# Entries shown
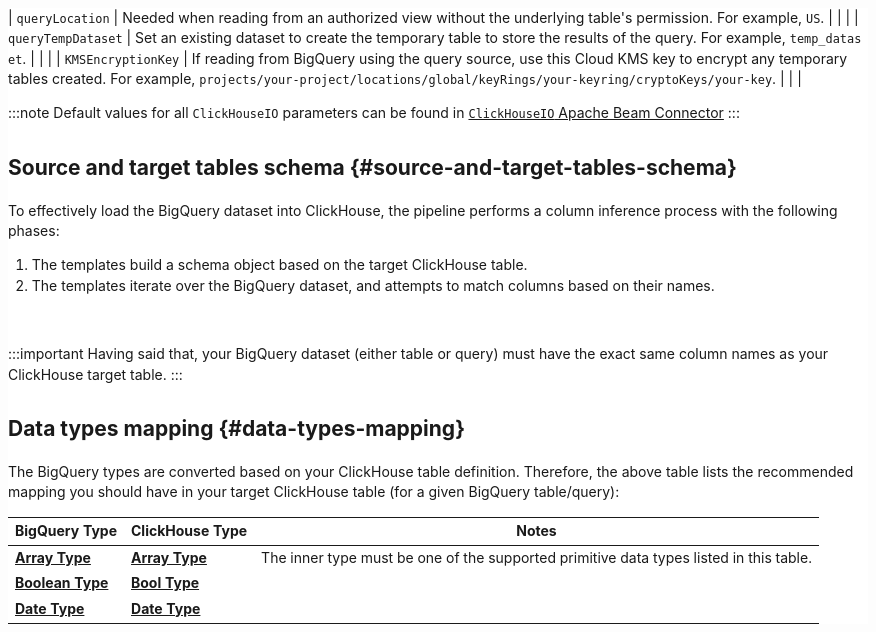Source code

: | `queryLocation`         | Needed when reading from an authorized view without the underlying table's permission. For example, `US`.                                                                                                                                                                                                                                          |          |                                                                                                                                                                                                                                                                  |
| `queryTempDataset`      | Set an existing dataset to create the temporary table to store the results of the query. For example, `temp_dataset`.                                                                                                                                                                                                                              |          |                                                                                                                                                                                                                                                                  |
| `KMSEncryptionKey`      | If reading from BigQuery using the query source, use this Cloud KMS key to encrypt any temporary tables created. For example, `projects/your-project/locations/global/keyRings/your-keyring/cryptoKeys/your-key`.                                                                                                                                  |          |                                                                                                                                                                                                                                                                  |


:::note
Default values for all `ClickHouseIO` parameters can be found in [`ClickHouseIO` Apache Beam Connector](/integrations/apache-beam#clickhouseiowrite-parameters)
:::

## Source and target tables schema {#source-and-target-tables-schema}

To effectively load the BigQuery dataset into ClickHouse, the pipeline performs a column inference process with the following phases:

1. The templates build a schema object based on the target ClickHouse table.
2. The templates iterate over the BigQuery dataset, and attempts to match columns based on their names.

<br/>

:::important
Having said that, your BigQuery dataset (either table or query) must have the exact same column names as your ClickHouse
target table.
:::

## Data types mapping {#data-types-mapping}

The BigQuery types are converted based on your ClickHouse table definition. Therefore, the above table lists the
recommended mapping you should have in your target ClickHouse table (for a given BigQuery table/query):

| BigQuery Type                                                                                                         | ClickHouse Type                                                 | Notes                                                                                                                                                                                                                                                                                                                                                                                                                  |
|-----------------------------------------------------------------------------------------------------------------------|-----------------------------------------------------------------|------------------------------------------------------------------------------------------------------------------------------------------------------------------------------------------------------------------------------------------------------------------------------------------------------------------------------------------------------------------------------------------------------------------------|
| [**Array Type**](https://cloud.google.com/bigquery/docs/reference/standard-sql/data-types#array_type)                 | [**Array Type**](../../../sql-reference/data-types/array)       | The inner type must be one of the supported primitive data types listed in this table.                                                                                                                                                                                                                                                                                                                                 |
| [**Boolean Type**](https://cloud.google.com/bigquery/docs/reference/standard-sql/data-types#boolean_type)             | [**Bool Type**](../../../sql-reference/data-types/boolean)      |                                                                                                                                                                                                                                                                                                                                                                                                                        |
| [**Date Type**](https://cloud.google.com/bigquery/docs/reference/standard-sql/data-types#date_type)                   | [**Date Type**](../../../sql-reference/data-types/date)         |                                                                                                                                                                                                                                                                                                                                                                                                                        |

# What needs to be done
Switch each "BigQuery dataset" in the records above to "BigQuery source" and reproduce the records with nothing else altered. Leave out the pictures.

# Answer for this exercise
Source code

: | `queryLocation`         | Needed when reading from an authorized view without the underlying table's permission. For example, `US`.                                                                                                                                                                                                                                          |          |                                                                                                                                                                                                                                                                  |
| `queryTempDataset`      | Set an existing dataset to create the temporary table to store the results of the query. For example, `temp_dataset`.                                                                                                                                                                                                                              |          |                                                                                                                                                                                                                                                                  |
| `KMSEncryptionKey`      | If reading from BigQuery using the query source, use this Cloud KMS key to encrypt any temporary tables created. For example, `projects/your-project/locations/global/keyRings/your-keyring/cryptoKeys/your-key`.                                                                                                                                  |          |                                                                                                                                                                                                                                                                  |


:::note
Default values for all `ClickHouseIO` parameters can be found in [`ClickHouseIO` Apache Beam Connector](/integrations/apache-beam#clickhouseiowrite-parameters)
:::

## Source and target tables schema {#source-and-target-tables-schema}

To effectively load the BigQuery source into ClickHouse, the pipeline performs a column inference process with the following phases:

1. The templates build a schema object based on the target ClickHouse table.
2. The templates iterate over the BigQuery source, and attempts to match columns based on their names.

<br/>

:::important
Having said that, your BigQuery source (either table or query) must have the exact same column names as your ClickHouse
target table.
:::

## Data types mapping {#data-types-mapping}

The BigQuery types are converted based on your ClickHouse table definition. Therefore, the above table lists the
recommended mapping you should have in your target ClickHouse table (for a given BigQuery table/query):

| BigQuery Type                                                                                                         | ClickHouse Type                                                 | Notes                                                                                                                                                                                                                                                                                                                                                                                                                  |
|-----------------------------------------------------------------------------------------------------------------------|-----------------------------------------------------------------|------------------------------------------------------------------------------------------------------------------------------------------------------------------------------------------------------------------------------------------------------------------------------------------------------------------------------------------------------------------------------------------------------------------------|
| [**Array Type**](https://cloud.google.com/bigquery/docs/reference/standard-sql/data-types#array_type)                 | [**Array Type**](../../../sql-reference/data-types/array)       | The inner type must be one of the supported primitive data types listed in this table.                                                                                                                                                                                                                                                                                                                                 |
| [**Boolean Type**](https://cloud.google.com/bigquery/docs/reference/standard-sql/data-types#boolean_type)             | [**Bool Type**](../../../sql-reference/data-types/boolean)      |                                                                                                                                                                                                                                                                                                                                                                                                                        |
| [**Date Type**](https://cloud.google.com/bigquery/docs/reference/standard-sql/data-types#date_type)                   | [**Date Type**](../../../sql-reference/data-types/date)         |                                                                                                                                                                                                                                                                                                                                                                                                                        |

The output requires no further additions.